::: TEXT SECTION :::

U.S. Pat. No. 4,554,181 (Cousin et al.) discloses an ink jet recording sheet having a recording surface which includes a combination of a water soluble polyvalent metal salt and a cationic polymer, said polymer having cationic groups which are available in the recording surface for insolubilizing an anionic dye.

U.S. Pat. No. 4,304,815 (Cugasi, Jr.) discloses an aqueous release coating composition for application to substrates, wherein the coating has low absorption to the substrate, excellent adhesion to the substrate, and easy and quick release and removal from the substrate. The coating comprises from about 3 to about 8 percent polyvinyl alcohol, from about 9 to about 35 percent clay, from about 5 to about 12 percent of an adhesive binder, and from about 49 to about 75 percent water. The clay can be any of variously colored natural mixtures of silica and alumina as well as occasional amounts of oxides of magnesium, calcium, and potassium having a particle size range of from about 1/4 micron to about 4 microns. The adhesive binder can be substantially any commercially available synthetic thermoplastic homopolymer, copolymer or terpolymer having the necessary adhesive properties, chemical stability, and the like, such as polyvinyl acetate homopolymers and copolymers, polyvinyl chloride-polyvinyl acetate copolymers, polyvinyl acetate-acrylic copolymers, and the like.

U.S. Pat. No. 4,617,239 (Maruyama et al.) discloses a method of coating paper to improve its surface strength and printability by applying to the paper a silicon-containing modified polyvinyl alcohol agent or its saponification product. The coating agent forms a film on the surface of the paper which minimizes the penetration of the coating into the paper and improves the surface strength and printability of the paper. The coating agent may be incorporated with other coating compounds, including synthetic resin emulsions such as styrene-butadiene latex, polyacrylate ester emulsion, polyvinyl acetate emulsion, vinyl acetate-acrylate ester copolymer emulsion, and vinyl acetate-ethylene copolymer emulsion. Further, the coating agent may be incorporated with pigments such as clay, calcium carbonate, titanium dioxide, satin white, zinc oxide, silica, aluminum oxide, and cadmium sulfide.

Copending application U.S. Ser. No. 07/616,971, entitled "Carbonless Paper for Ink Jet Printing," inventors John F. Oliver, Richard E. Sandborn, and David J. Sanders, filed Nov. 21, 1990), the disclosure of which is totally incorporated herein by reference, discloses a process for generating images which comprises (1) incorporating into an ink jet printing apparatus a carbonless paper set which comprises a first sheet comprising a support containing a color developer capable of reacting with a color former to produce a color image, said color developer comprising high surface area silica particles, and a second sheet comprising a support coated with the color former; (2) forming an image on the first sheet by causing ink to be expelled in droplets on a surface containing the color developer; and (3) forming an image on the second sheet by causing ink to be expelled in droplets onto the surface opposite to that coated with the color former.

::: RECORDS PROVIDED :::

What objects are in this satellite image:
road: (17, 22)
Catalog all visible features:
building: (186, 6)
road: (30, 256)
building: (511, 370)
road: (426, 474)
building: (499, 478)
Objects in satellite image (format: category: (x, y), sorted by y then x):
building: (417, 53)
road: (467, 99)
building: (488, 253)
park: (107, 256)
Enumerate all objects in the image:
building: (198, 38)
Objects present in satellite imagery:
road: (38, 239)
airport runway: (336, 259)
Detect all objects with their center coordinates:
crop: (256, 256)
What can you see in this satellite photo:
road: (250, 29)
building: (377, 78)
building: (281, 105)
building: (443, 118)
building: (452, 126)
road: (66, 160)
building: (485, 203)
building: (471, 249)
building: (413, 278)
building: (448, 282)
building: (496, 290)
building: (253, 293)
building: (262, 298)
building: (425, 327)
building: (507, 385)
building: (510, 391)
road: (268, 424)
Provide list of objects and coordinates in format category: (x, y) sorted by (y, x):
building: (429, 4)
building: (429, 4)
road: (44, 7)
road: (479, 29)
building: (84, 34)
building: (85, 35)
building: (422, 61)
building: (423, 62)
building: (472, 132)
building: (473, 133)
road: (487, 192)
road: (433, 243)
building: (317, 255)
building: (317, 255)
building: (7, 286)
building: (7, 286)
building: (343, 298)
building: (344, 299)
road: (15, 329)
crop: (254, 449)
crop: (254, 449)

:::
::: RECORDS PROVIDED :::

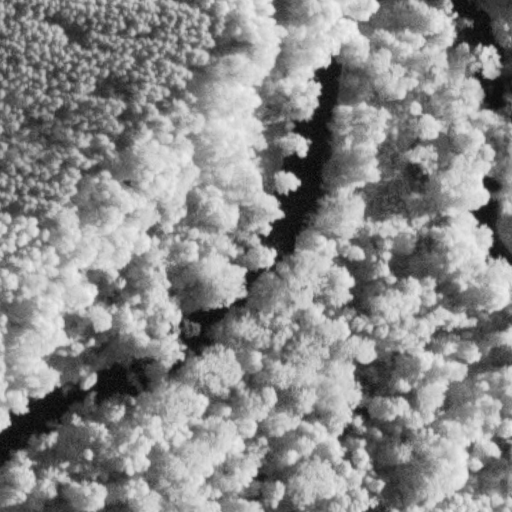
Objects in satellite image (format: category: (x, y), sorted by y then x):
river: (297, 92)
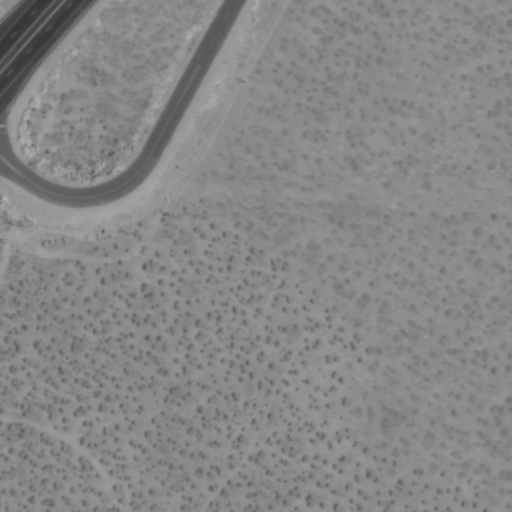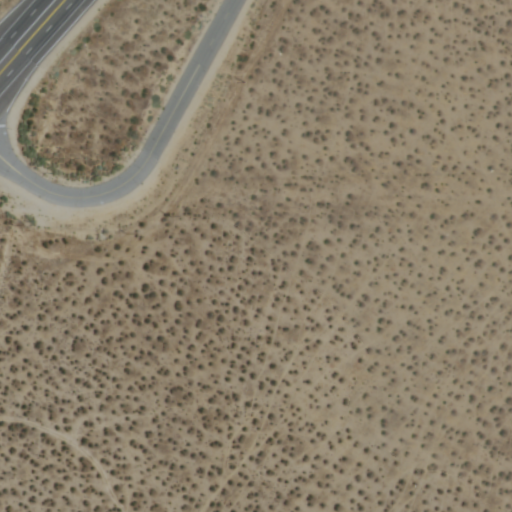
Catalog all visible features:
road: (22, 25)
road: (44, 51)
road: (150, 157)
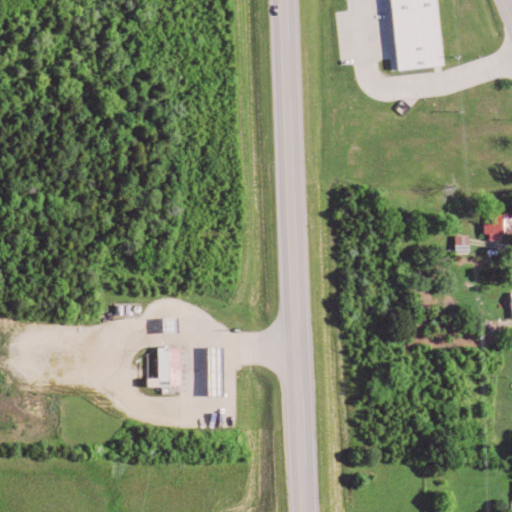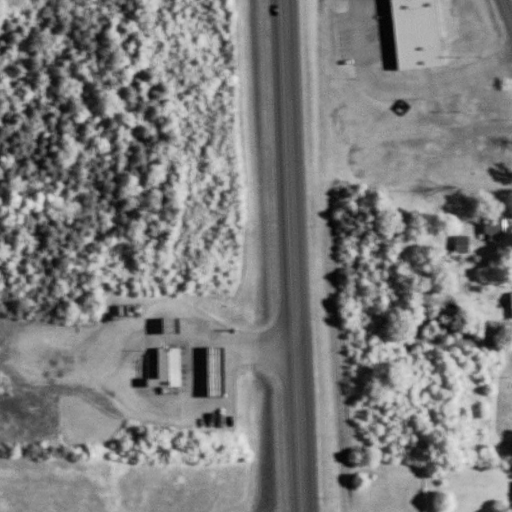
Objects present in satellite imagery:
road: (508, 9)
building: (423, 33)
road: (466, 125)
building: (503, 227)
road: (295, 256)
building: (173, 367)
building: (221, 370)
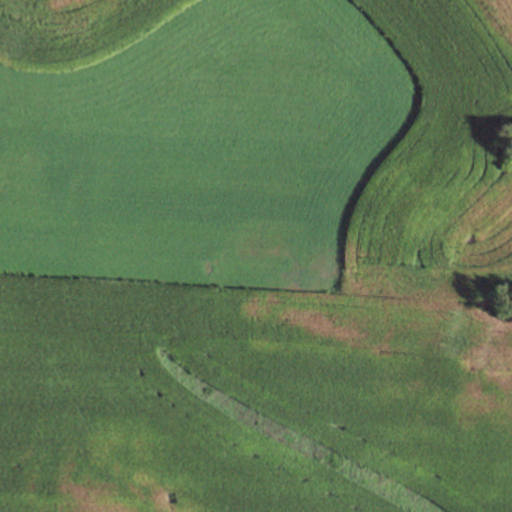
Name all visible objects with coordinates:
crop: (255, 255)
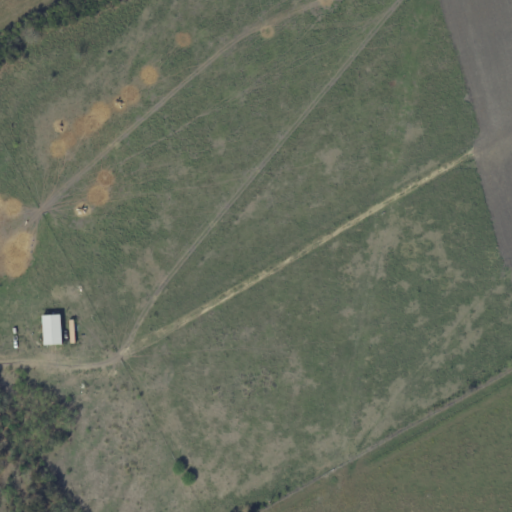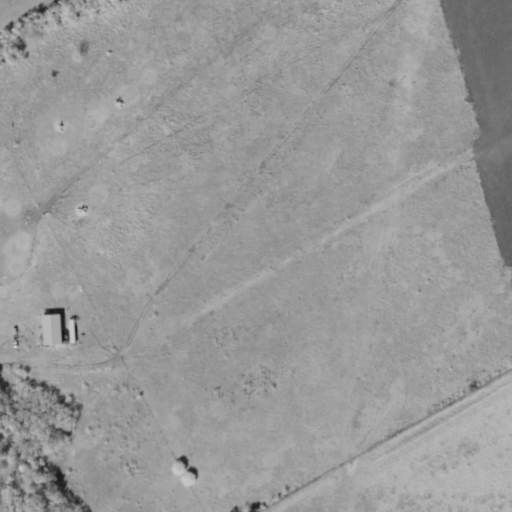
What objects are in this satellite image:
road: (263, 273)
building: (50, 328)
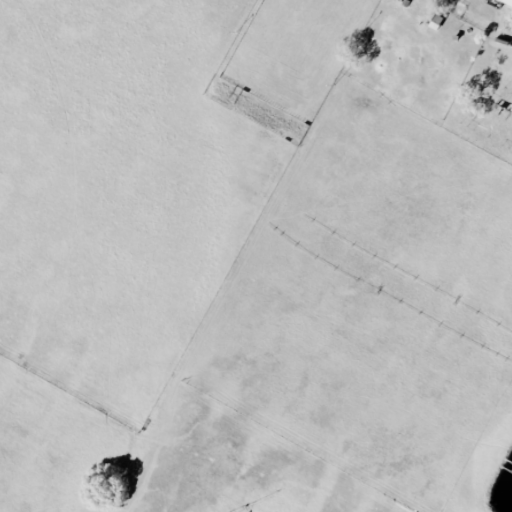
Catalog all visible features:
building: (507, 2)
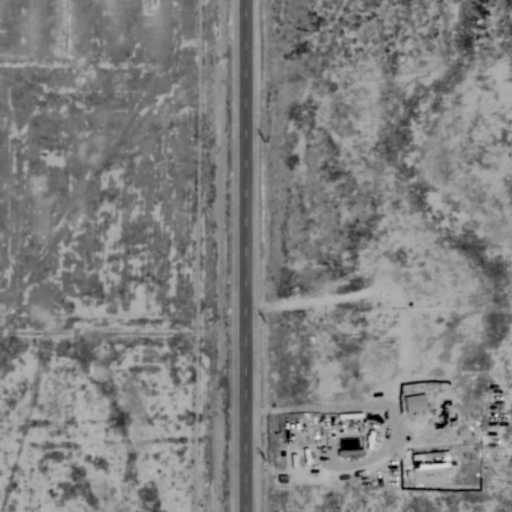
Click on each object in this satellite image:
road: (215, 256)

:::

SET PROBLEM -> According to the patent text, how does the coating agent in the Maruyama et al. patent improve the paper's surface strength and printability?

WRITTEN SOLUTION -> The coating agent forms a film on the surface of the paper. This film minimizes how far the coating penetrates into the paper and improves the paper's surface strength and printability.